#### Directions:
According to the text about Machine Gun Kelly, how much ransom was set for the release of Charles Urschel?

#### Provided text:
━━━━

Kelly was not the most careful bootlegger and when the police found him smuggling alcohol onto an Indian reservation in 1927, he ended up with five years in Leavenworth, where he came to know veteran bank robbers. Good behavior won him an early parole in 1930, and he began taking part in bank jobs but Kelly proved to lack the stomach needed for such a high pressure career, so leading bank robbers like Harvey Bailey and Verne Miller stopped working with him. He married Kathryn Thorne later that year and tried to branch out into kidnapping but allowing his wife to select the victim was ill-advised, since the man had to be released because he was not rich. Although he was clearly not ready for the big leagues, Kelly still managed to team up with Eddie Bentz and Albert Bates to rob a series of banks in Washington, Texas and Mississippi during 1932. Nicknaming her husband Machine Gun Kelly, Kathryn did not seem to realize that bank robbers do not need press agents, and her constant boasting about Kelly’s skill as a bank robber caught the FBI’s attention after the Kansas City Massacre on June 17, 1933 when they were tracing every possible lead.

Since Kelly kidnapped Oklahoma City oilman Charles Urschel on the evening of July 22, this was not the best time to attract attention. Kathryn proved to have horrible judgment and even befriended an undercover Fort Worth detective named Ed Weatherford, who figured out from various clues that Kelly was probably responsible for kidnapping Urschel. However, Gus Jones, the FBI agent in charge of the Urschel case ignored his tip. Kathryn’s mother had married a man named Robert “Boss” Shannon and Urschel would be held at his farm in Texas, north of Fort Worth. The Urschel case would receive national attention because the ransom set a new record. After constant pressure, Weatherford finally convinced the FBI to tap Kathryn’s phone but the FBI’s sole photo of Kelly had been misfiled and could not be located. This was unfortunate since Urschel’s wife had seen the kidnappers and there would soon be another witness. Kelly had set up a plan where the ransom of $200,000 was to be thrown out of a train but he was unable to make it to the drop point, so he actually ended up meeting the man delivering the money face to face without a mask. Urschel was released later the next day, July 31.

Even though Urschel had been blindfolded, Jones was able to obtain enough information to conclude that he had been held in North Texas. Ignoring Weatherford’s belief that Kelly was the kidnapper, he focused on finding the farmhouse where Urschel had been held, even though the FBI agents in Dallas had become converts to Weatherford’s theory. Since all of his requests for specific information about Texas went through the Dallas office, the agents there were able to show that their suspected location matched Urschel’s memories, which finally persuaded Jones to order it checked out. Posing as a bank examiner, an FBI agent saw the house firsthand and determined that it matched Urschel’s description. Jones led three Dallas FBI agents, four Fort Worth detectives, including Weatherford, four Dallas policemen, an Oklahoma City detective and Urschel on a dawn raid on August 12. Urschel recognized both the house and the house’s occupants including Kathryn’s mother, but an unexpected catch was Harvey Bailey, the veteran bank robber who had mentored Miller, Alvin Karpis and the Barkers, and was the key suspect in the Kansas City Massacre case. Both the owner of the house and his son signed confessions that named Kelly as the kidnapper but Jones was only able to keep the news out of the papers for three days. Hours after the raid on the house, Denver police arrested Kelly’s partner, Albert Bates. Although FBI Director J. Edgar Hoover happily took credit for the arrest, the police had actually been notified by American Express investigators who had been chasing Bates for passing stolen American Express traveler’s checks.

━━━━

#### Excerpted records:
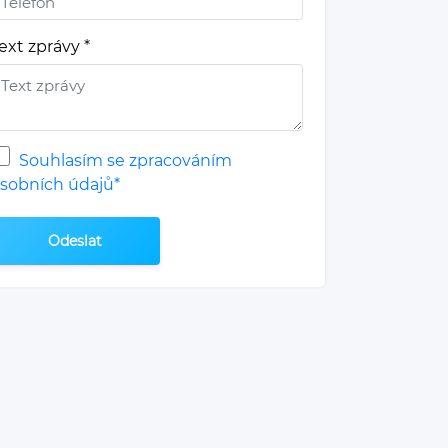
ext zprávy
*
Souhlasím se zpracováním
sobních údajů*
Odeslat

━━━━

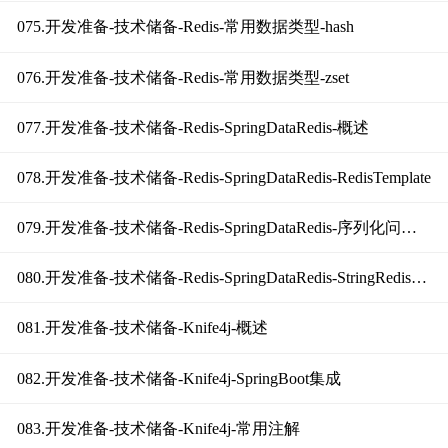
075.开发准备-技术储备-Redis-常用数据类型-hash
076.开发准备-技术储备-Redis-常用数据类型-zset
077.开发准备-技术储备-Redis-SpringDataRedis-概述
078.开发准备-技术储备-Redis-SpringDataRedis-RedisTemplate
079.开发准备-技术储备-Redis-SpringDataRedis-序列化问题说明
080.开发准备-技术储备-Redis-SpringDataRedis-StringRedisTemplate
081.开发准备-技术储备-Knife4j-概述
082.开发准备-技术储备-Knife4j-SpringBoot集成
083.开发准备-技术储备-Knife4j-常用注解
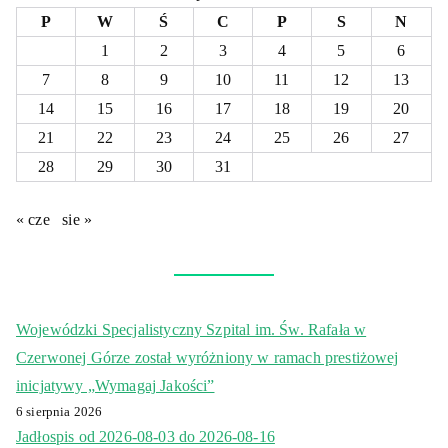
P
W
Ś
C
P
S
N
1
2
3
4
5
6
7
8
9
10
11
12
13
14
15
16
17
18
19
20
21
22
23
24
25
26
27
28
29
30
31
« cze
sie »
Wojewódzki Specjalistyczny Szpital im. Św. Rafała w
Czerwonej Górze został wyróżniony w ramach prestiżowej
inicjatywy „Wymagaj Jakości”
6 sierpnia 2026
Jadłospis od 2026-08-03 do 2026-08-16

━━━━

#### Task result:
$200,000